Peraturan KPU (PKPU) nomor 1 Tahun 2013 tentang Pedoman Pelaksanaan Kampanye Pemilihan Umum Anggota Dewan Perwakilan Rakyat, Dewan Perwakilan Daerah dan Dewan Perwakilan Rakyat Daerah, dikecam.
Komite Independen Pemantau Pemilu Indonesia (KIPP) Indonesia mendesak KPU menghormati dan melaksanakan Putusan Mahkamah Konstitusi (MK).
Peraturan KPU tersebut dianggap menghidupkan lagi pasal-pasal "pembredelan pers" dalam UU 42/2008 tentang Pilpres (Juli 2009) dan UU 10/2008 tentang Pemilu Anggota DPR, DPD dan DPRD (Februari 2009) yang sudah dibatalkan MK.

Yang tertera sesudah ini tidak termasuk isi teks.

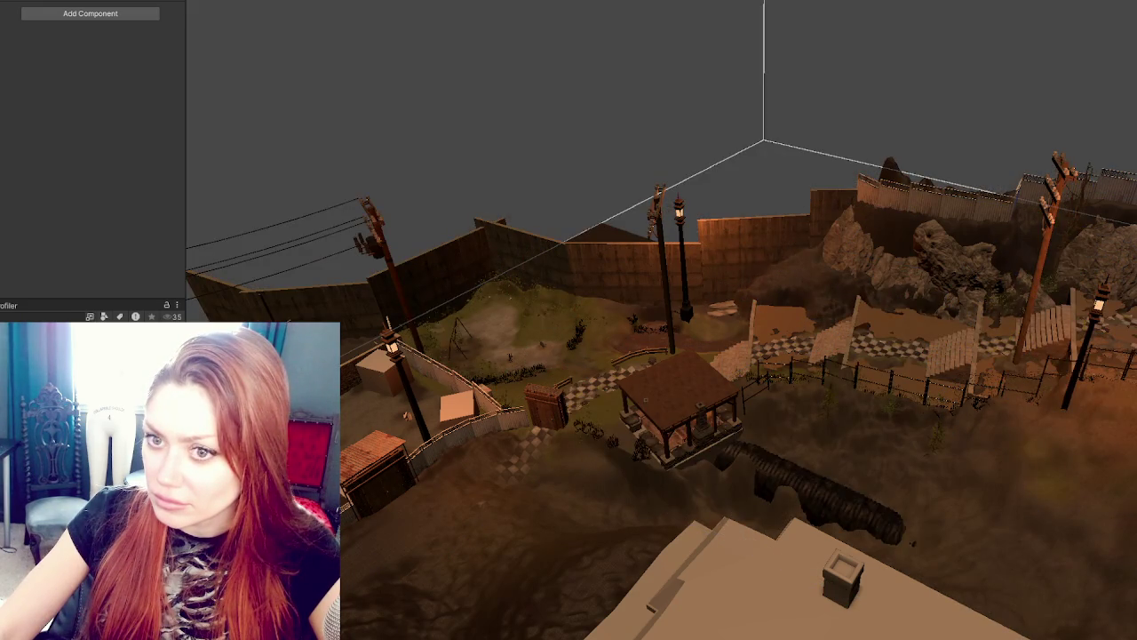
pyautogui.press('ctrl+z')
pyautogui.press('ctrl+y')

Dalam keterangan resmi, Koordinator Kajian KIPP, Girindra Sandino, menyebutkan lagi beberapa pasal yang mengusik. Pertama, pada pasal 44, disebutkan bahwa KPI dan Dewan Pers melakukan pengawasan atas pemberitaan, penyiaran dan iklan kampanye pemilu yang dilakukan lembaga penyiaran, media cetak, on line dan elektroknik.
"MK sudah membatalkan pasal tersebut dalam UU Pilpres dan UU Pemilu yang lama karena menimbulkan ketidakpastian hukum. Lagipula Dewan Pers tidak berhak menjatuhkan sanksi," terangnya.
Contoh lain, pasal 36, diatur bahwa selama masa tenang media dilarang menyiarkan berita, iklan dan rekam jejak peserta pemilu yang mengarah pada kepentingan kampanye. MK juga sudah membatalkan hal ini.
Menurut KIPP, seharusnya KPU benar-benar ketat mengacu tidak saja pada ketentuan perundang-undangan, tetapi juga pada putusan-putusan MK.
Lagipula, tegas Girindra, secara yuridis KPU sama sekali tidak punya kewenangan mengembangkan interpretasi yang melampaui kebiasaan (eksesif) atas UU Pemilu, dan kemudian menuangkannya dalam Peraturan KPU.